Representative Jim Banks, a staunch conservative with the backing of a deep-pocketed political action committee, opened his bid for an Indiana Senate seat on Tuesday with an ad highlighting his deployment to Afghanistan and issuing a broadside against “radical socialist Democrats.”
Mike Braun, who currently holds the seat and is one of the state’s two Republican senators, will run for governor next year, creating an opening that could lead to a crowded primary fight in the reliably Republican state. Mr. Banks, who recently headed the House’s Republican Study Committee, a conservative caucus that is broader and less confrontational than the House’s Freedom Caucus, turned to the Senate after he lost his bid to be whip, the No. 3 Republican position in the G.O.P.’s new House majority.
He enters the contest with the backing of the Club for Growth, a moneyed conservative political action committee that spent millions of dollars to get its preferred House and Senate candidates across the line in the November midterms.
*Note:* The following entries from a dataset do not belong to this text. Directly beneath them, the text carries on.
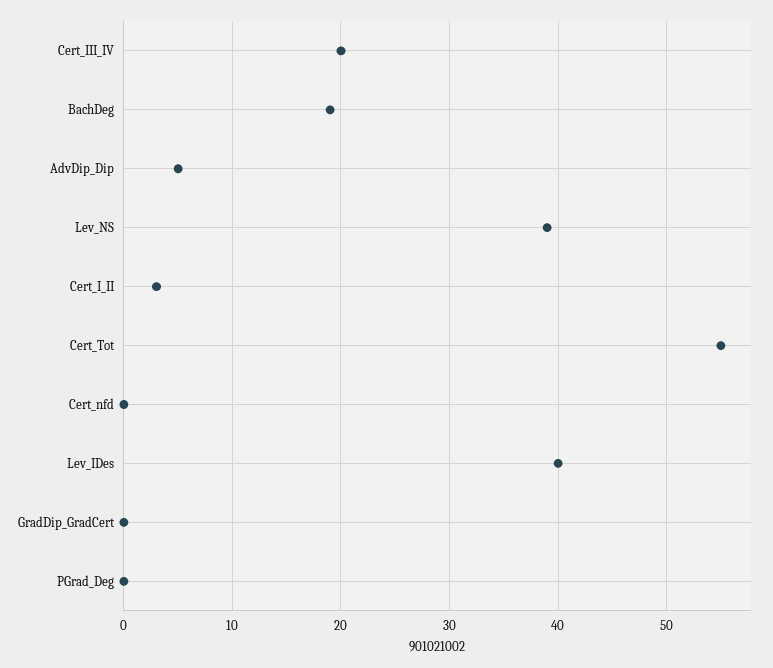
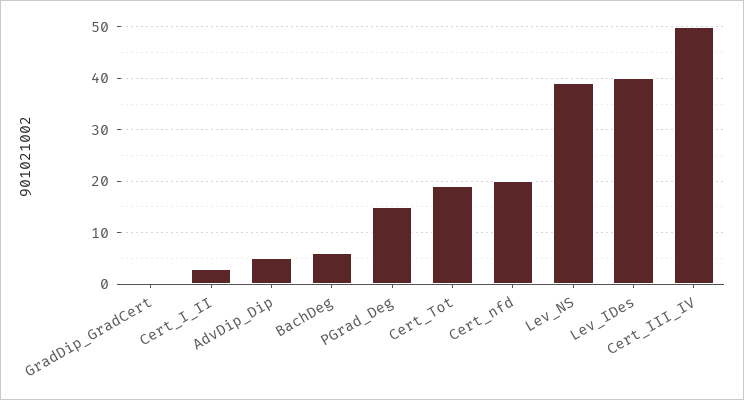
  {
-   "Cert_III_IV": 20,
+   "Cert_III_IV": 50,
-   "BachDeg": 19,
+   "BachDeg": 5,
    "AdvDip_Dip": 5,
    "Lev_NS": 39,
    "Cert_I_II": 3,
-   "Cert_Tot": 55,
+   "Cert_Tot": 20,
-   "Cert_nfd": 0,
+   "Cert_nfd": 20,
    "Lev_IDes": 40,
    "GradDip_GradCert": 0,
-   "PGrad_Deg": 0
+   "PGrad_Deg": 15
  }

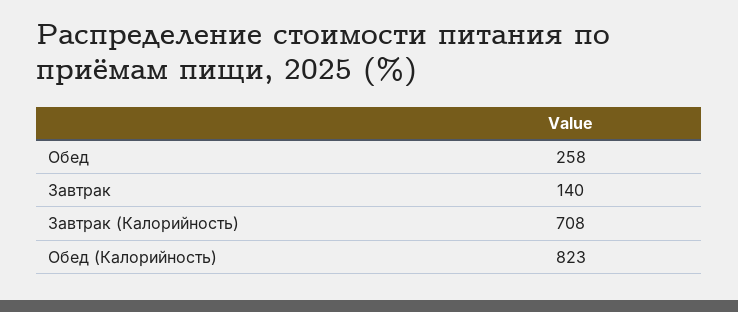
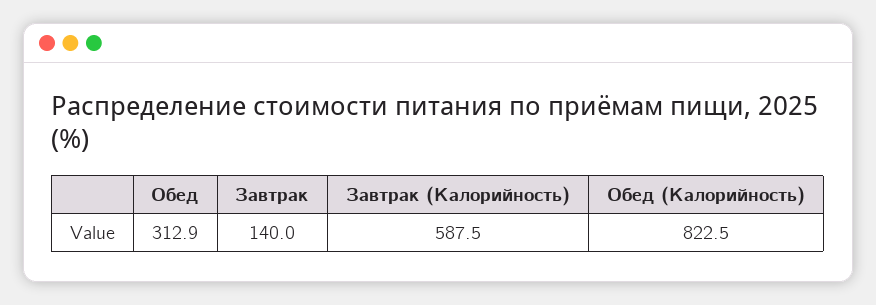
  {
-   "Обед": 258,
+   "Обед": 312.9,
    "Завтрак": 140,
-   "Завтрак (Калорийность)": 708,
+   "Завтрак (Калорийность)": 587.5,
    "Обед (Калорийность)": 822.5
  }

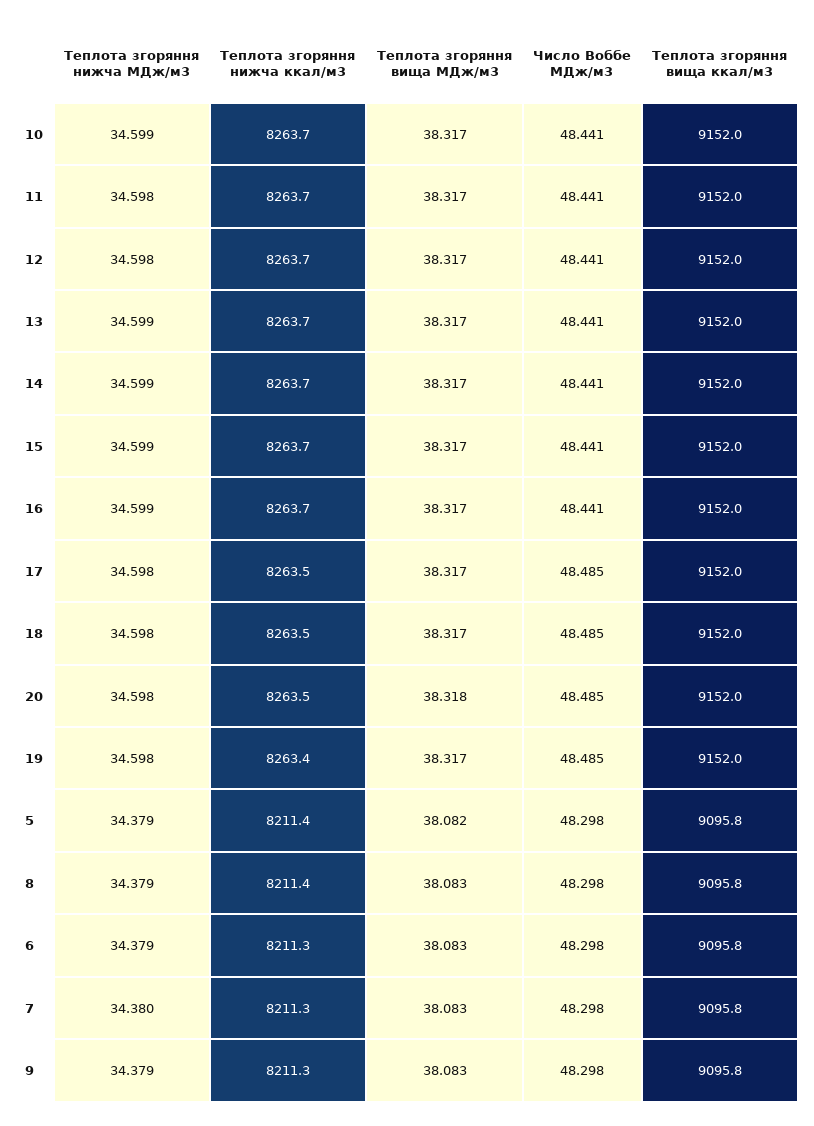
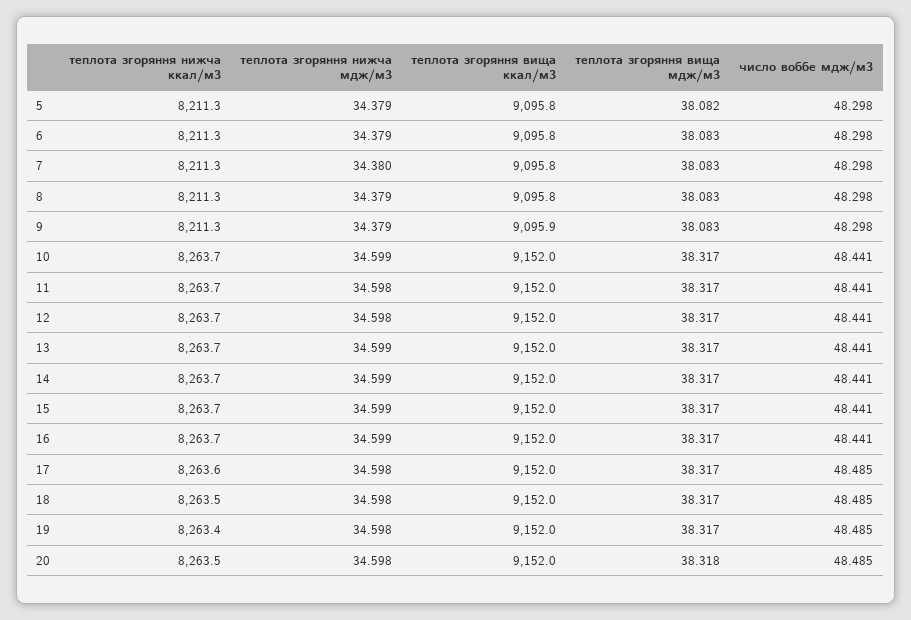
  {
    "Теплота згоряння нижча МДж/м3": {
      "10": 34.599,
      "11": 34.598,
      "12": 34.598,
      "13": 34.599,
      "14": 34.599,
      "15": 34.599,
      "16": 34.599,
      "17": 34.598,
      "18": 34.598,
      "20": 34.598,
      "19": 34.598,
      "5": 34.379,
      "8": 34.379,
      "6": 34.379,
      "7": 34.38,
      "9": 34.379
    },
    "Теплота згоряння нижча ккал/м3": {
      "10": 8263.7,
      "11": 8263.7,
      "12": 8263.7,
      "13": 8263.7,
      "14": 8263.7,
      "15": 8263.7,
      "16": 8263.7,
-     "17": 8263.5,
+     "17": 8263.6,
      "18": 8263.5,
      "20": 8263.5,
      "19": 8263.4,
-     "5": 8211.4,
+     "5": 8211.3,
-     "8": 8211.4,
+     "8": 8211.3,
      "6": 8211.3,
      "7": 8211.3,
      "9": 8211.3
    },
    "Теплота згоряння вища МДж/м3": {
      "10": 38.317,
      "11": 38.317,
      "12": 38.317,
      "13": 38.317,
      "14": 38.317,
      "15": 38.317,
      "16": 38.317,
      "17": 38.317,
      "18": 38.317,
      "20": 38.318,
      "19": 38.317,
      "5": 38.082,
      "8": 38.083,
      "6": 38.083,
      "7": 38.083,
      "9": 38.083
    },
    "Число Воббе МДж/м3": {
      "10": 48.441,
      "11": 48.441,
      "12": 48.441,
      "13": 48.441,
      "14": 48.441,
      "15": 48.441,
      "16": 48.441,
      "17": 48.485,
      "18": 48.485,
      "20": 48.485,
      "19": 48.485,
      "5": 48.298,
      "8": 48.298,
      "6": 48.298,
      "7": 48.298,
      "9": 48.298
    },
    "Теплота згоряння вища ккал/м3": {
      "10": 9152,
      "11": 9152,
      "12": 9152,
      "13": 9152,
      "14": 9152,
      "15": 9152,
      "16": 9152,
      "17": 9152,
      "18": 9152,
      "20": 9152,
      "19": 9152,
      "5": 9095.8,
      "8": 9095.8,
      "6": 9095.8,
      "7": 9095.8,
-     "9": 9095.8
+     "9": 9095.9
    }
  }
The group and its super PAC “are prepared to spend whatever it takes to help Banks secure the nomination and victory,” its president, David McIntosh, said Tuesday.
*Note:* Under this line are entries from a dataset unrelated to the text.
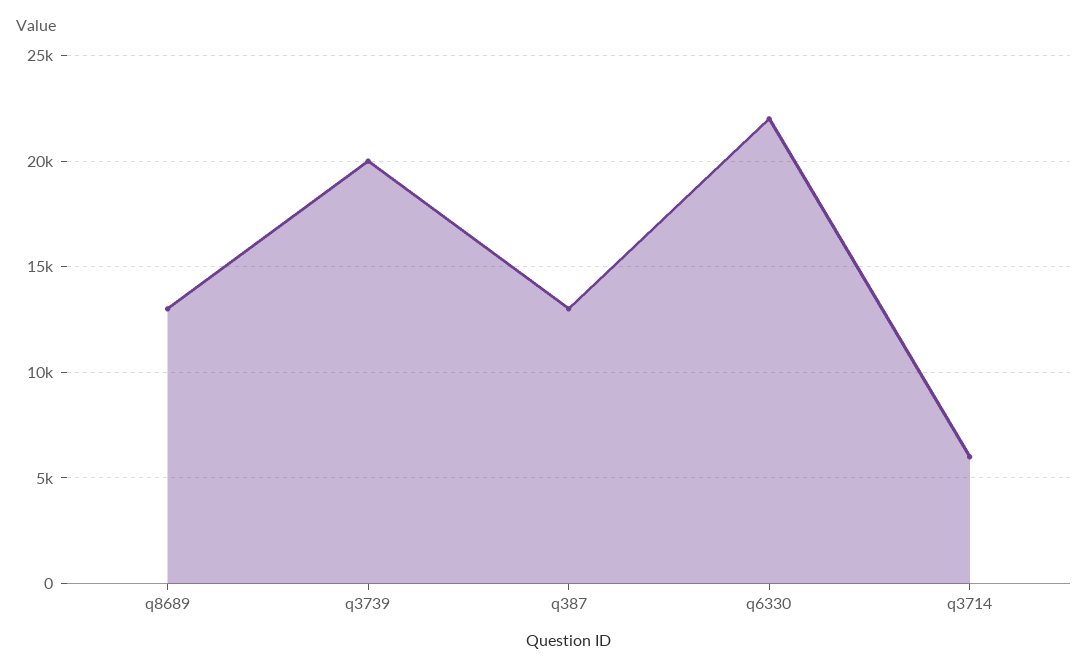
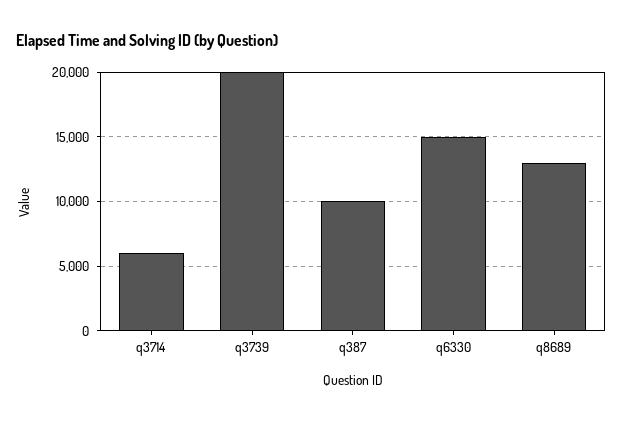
  {
    "q8689": 13000,
    "q3739": 20000,
-   "q387": 13000,
+   "q387": 10000,
-   "q6330": 22000,
+   "q6330": 15000,
    "q3714": 6000
  }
Club for Growth is already spending money against another possible candidate, the former Indiana governor Mitch Daniels, whom it considers too conciliatory. Mr. Banks also has the endorsement of Representative Larry Bucshon, another Indiana Republican, and Senator Tom Cotton, Republican of Arkansas.
But Indiana’s current governor, Eric Holcomb, who is facing a term limit, is considering a run for the Senate, as is Representative Victoria Spartz, whose Ukrainian birth has elevated her voice in Congress.
In his announcement, Mr. Banks called himself “a small-town kid from a working-class home” with deep roots in Indiana and a record fighting overseas and in Congress for “conservative Hoosier values.” He threw in a nod to former President Donald J. Trump, calling him “the strongest president in my lifetime.”
Mr. Braun, a businessman who had little political experience when he ran against Senator Joe Donnelly, a Democrat, in 2018, beat him by six percentage points. His victory came two years after Representative Todd Young whipped Evan Bayh, a Democrat and former senator who had come out of retirement to try a comeback. Those defeats signaled just how difficult a Democratic comeback in the state would be.
In November, Mr. Young won re-election with nearly 59 percent of the vote.